Scientists have long wondered if there is life hidden on Titan and, if not, why there wouldn’t be. This moon of Saturn contains an atmosphere that is composed of methane and nitrogen, and both large and small liquid methane and ethane lakes can be found nestled on Titan’s surface, as Phys.org report.
While Titan is known for having quite extreme temperatures of -300 degrees Fahrenheit (-179 degrees Celsius), it could be that biochemical reactions may simply never happen. Yet scientists long to know if the possibility for life exists here, and one team has used data and imagery that were taken from both the Huygens Probe and the Cassini spacecraft to determine the best spots where biological molecules might lurk on this moon’s surface.
University of Western Ontario planetary scientist Dr. Catherine Neish led the most recent research on possible hiding places for life on Titan, and noted that craters were by far the best spots to search for this life.
“Craters really emerged as the clear winner for three main reasons. One, is that we’re pretty sure there are craters on Titan. Cratering is a very common geologic process and we see circular features that are almost certainly craters on the surface.”
The second reason why Titan’s craters would be an excellent place to search for life is because there would be a significant amount of melt in craters when compared with a cryovolcano, which, as Neish explained, is of considerable importance as craters “take longer to freeze so [the water] will stay liquid for longer.”
Dr. Neish also noted that the temperature of water inside these craters would be much higher, which translates to the possibility of chemical reaction rates which are much quicker than those found in a cryovolcano.
“The last point is that impact craters should produce water that’s at a higher temperature than a cryovolcano. Water could stay liquid in those environments for thousands of years, or even longer. When a cryovolcano erupts, it typically erupts right at the melting temperature of the ice, and we think any ‘lava’ on Titan would be heavily doped with ammonia, which suppresses the freezing point quite a bit so that would make the lava pretty cold.”
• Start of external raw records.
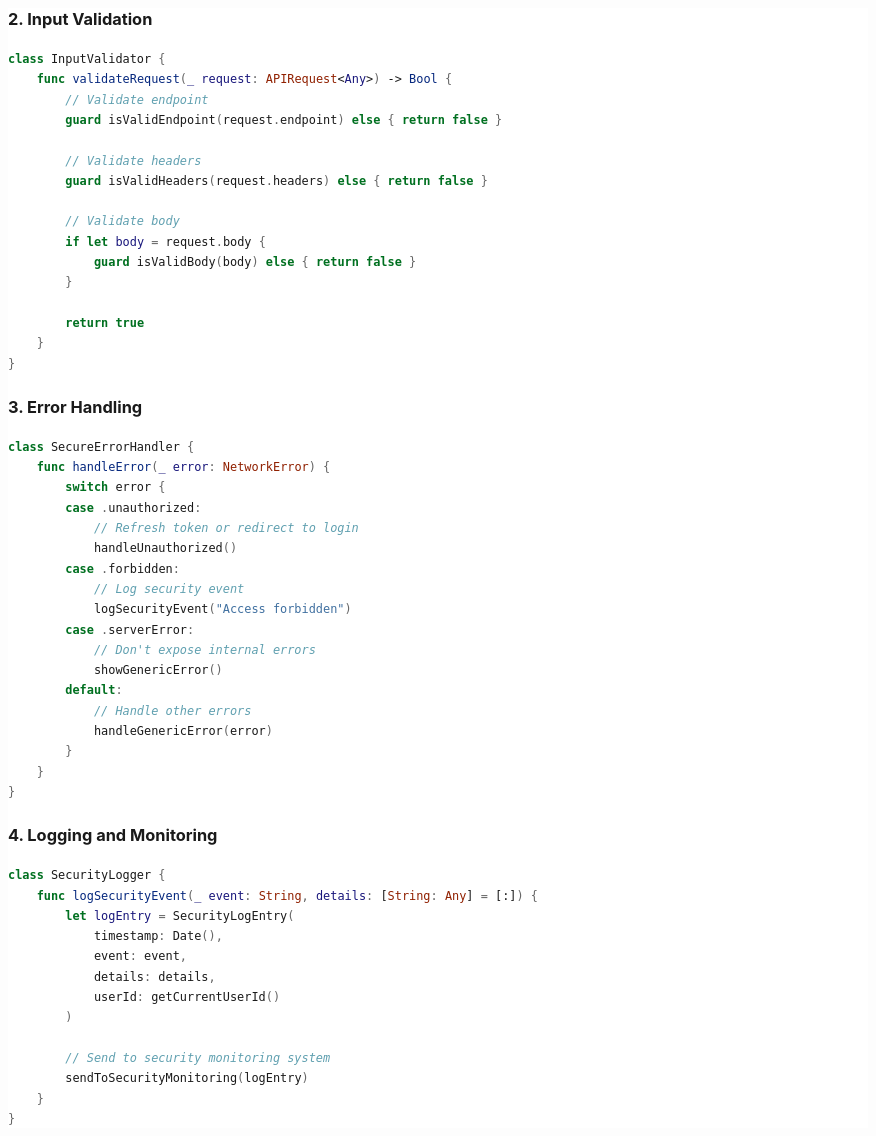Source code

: ### 2. Input Validation

```swift
class InputValidator {
    func validateRequest(_ request: APIRequest<Any>) -> Bool {
        // Validate endpoint
        guard isValidEndpoint(request.endpoint) else { return false }
        
        // Validate headers
        guard isValidHeaders(request.headers) else { return false }
        
        // Validate body
        if let body = request.body {
            guard isValidBody(body) else { return false }
        }
        
        return true
    }
}
```

### 3. Error Handling

```swift
class SecureErrorHandler {
    func handleError(_ error: NetworkError) {
        switch error {
        case .unauthorized:
            // Refresh token or redirect to login
            handleUnauthorized()
        case .forbidden:
            // Log security event
            logSecurityEvent("Access forbidden")
        case .serverError:
            // Don't expose internal errors
            showGenericError()
        default:
            // Handle other errors
            handleGenericError(error)
        }
    }
}
```

### 4. Logging and Monitoring

```swift
class SecurityLogger {
    func logSecurityEvent(_ event: String, details: [String: Any] = [:]) {
        let logEntry = SecurityLogEntry(
            timestamp: Date(),
            event: event,
            details: details,
            userId: getCurrentUserId()
        )
        
        // Send to security monitoring system
        sendToSecurityMonitoring(logEntry)
    }
}
```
However, cryovolcanos may not even exist on Titan, as Neish was quick to add. All scientists can really point to now is a mountainous region known as Sotra Facula, which may or may not be a cryovolcano.
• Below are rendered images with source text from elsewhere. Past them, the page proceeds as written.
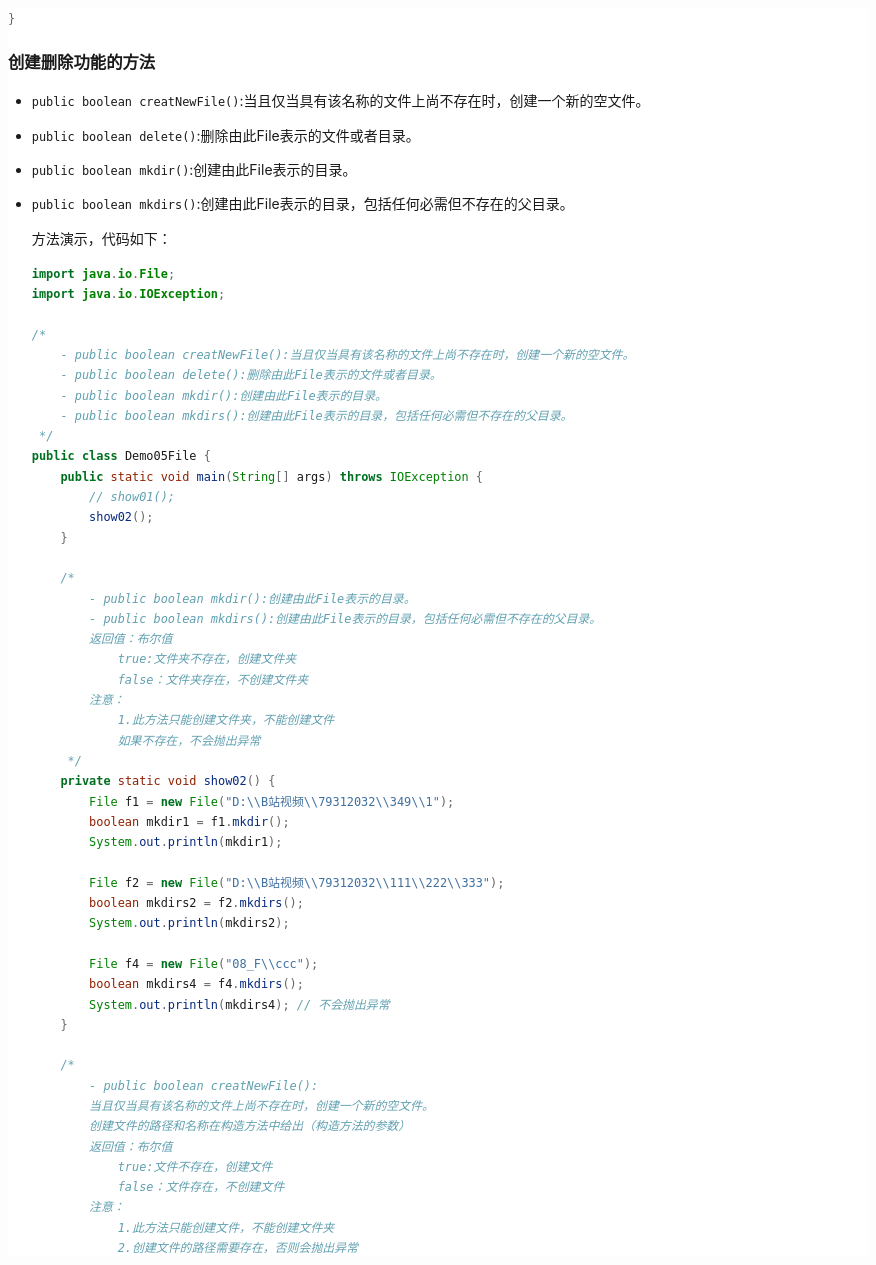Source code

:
   ```java
  }
  ```

### 创建删除功能的方法

* `public boolean creatNewFile()`:当且仅当具有该名称的文件上尚不存在时，创建一个新的空文件。

* `public boolean delete()`:删除由此File表示的文件或者目录。

* `public boolean mkdir()`:创建由此File表示的目录。

* `public boolean mkdirs()`:创建由此File表示的目录，包括任何必需但不存在的父目录。

  方法演示，代码如下：

  ```java
  import java.io.File;
  import java.io.IOException;
  
  /*
      - public boolean creatNewFile():当且仅当具有该名称的文件上尚不存在时，创建一个新的空文件。
      - public boolean delete():删除由此File表示的文件或者目录。
      - public boolean mkdir():创建由此File表示的目录。
      - public boolean mkdirs():创建由此File表示的目录，包括任何必需但不存在的父目录。
   */
  public class Demo05File {
      public static void main(String[] args) throws IOException {
          // show01();
          show02();
      }
  
      /*
          - public boolean mkdir():创建由此File表示的目录。
          - public boolean mkdirs():创建由此File表示的目录，包括任何必需但不存在的父目录。
          返回值：布尔值
              true:文件夹不存在，创建文件夹
              false：文件夹存在，不创建文件夹
          注意：
              1.此方法只能创建文件夹，不能创建文件
              如果不存在，不会抛出异常
       */
      private static void show02() {
          File f1 = new File("D:\\B站视频\\79312032\\349\\1");
          boolean mkdir1 = f1.mkdir();
          System.out.println(mkdir1);
  
          File f2 = new File("D:\\B站视频\\79312032\\111\\222\\333");
          boolean mkdirs2 = f2.mkdirs();
          System.out.println(mkdirs2);
  
          File f4 = new File("08_F\\ccc");
          boolean mkdirs4 = f4.mkdirs();
          System.out.println(mkdirs4); // 不会抛出异常
      }
  
      /*
          - public boolean creatNewFile():
          当且仅当具有该名称的文件上尚不存在时，创建一个新的空文件。
          创建文件的路径和名称在构造方法中给出（构造方法的参数）
          返回值：布尔值
              true:文件不存在，创建文件
              false：文件存在，不创建文件
          注意：
              1.此方法只能创建文件，不能创建文件夹
              2.创建文件的路径需要存在，否则会抛出异常
  
  ```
“Sotra Facula is perhaps the best and only example that we have of a cryovolcano on Titan. So it’s much rarer, if it exists at all.”
If scientists were to seriously look for life on Titan, the best craters to search in would be Selk, Menrva, and Sinlap, which are by far the largest craters that can be found on this moon.
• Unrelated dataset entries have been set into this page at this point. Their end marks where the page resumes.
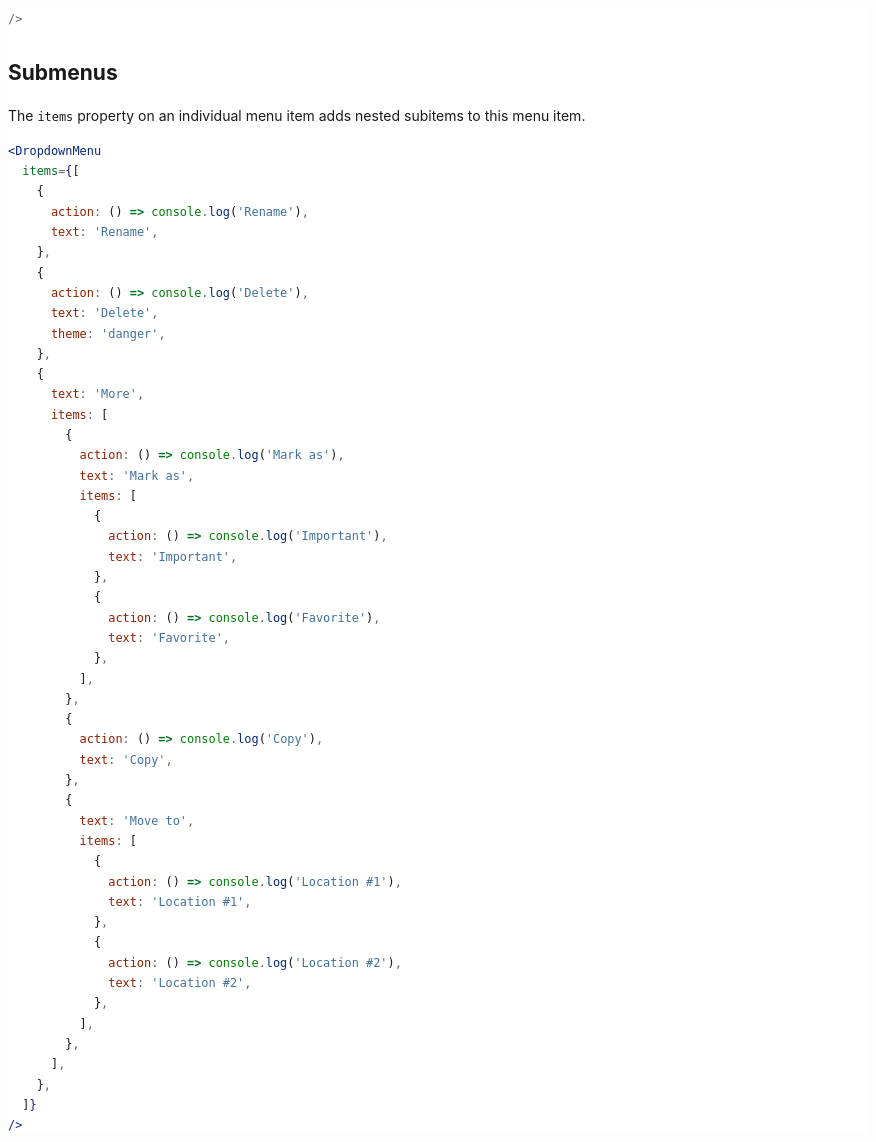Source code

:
 ```jsx
/>
```



## Submenus

The `items` property on an individual menu item adds nested subitems to this menu item.





```jsx
<DropdownMenu
  items={[
    {
      action: () => console.log('Rename'),
      text: 'Rename',
    },
    {
      action: () => console.log('Delete'),
      text: 'Delete',
      theme: 'danger',
    },
    {
      text: 'More',
      items: [
        {
          action: () => console.log('Mark as'),
          text: 'Mark as',
          items: [
            {
              action: () => console.log('Important'),
              text: 'Important',
            },
            {
              action: () => console.log('Favorite'),
              text: 'Favorite',
            },
          ],
        },
        {
          action: () => console.log('Copy'),
          text: 'Copy',
        },
        {
          text: 'Move to',
          items: [
            {
              action: () => console.log('Location #1'),
              text: 'Location #1',
            },
            {
              action: () => console.log('Location #2'),
              text: 'Location #2',
            },
          ],
        },
      ],
    },
  ]}
/>
```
While a probe could certainly be sent to Titan to investigate these craters, not all scientists believe that there should be an immediate mission to Saturn’s largest moon, according to Dr. David Grinspoon of the Planetary Science Institute.
“We don’t know where to search even with results like this. I wouldn’t use it to guide our next mission to Titan. It’s premature. Because there is so little that we actually know about the planet, it makes more sense to characterize a range of environments first.”
The new study on the best spots to search for life on Titan has been published in Astrobiology.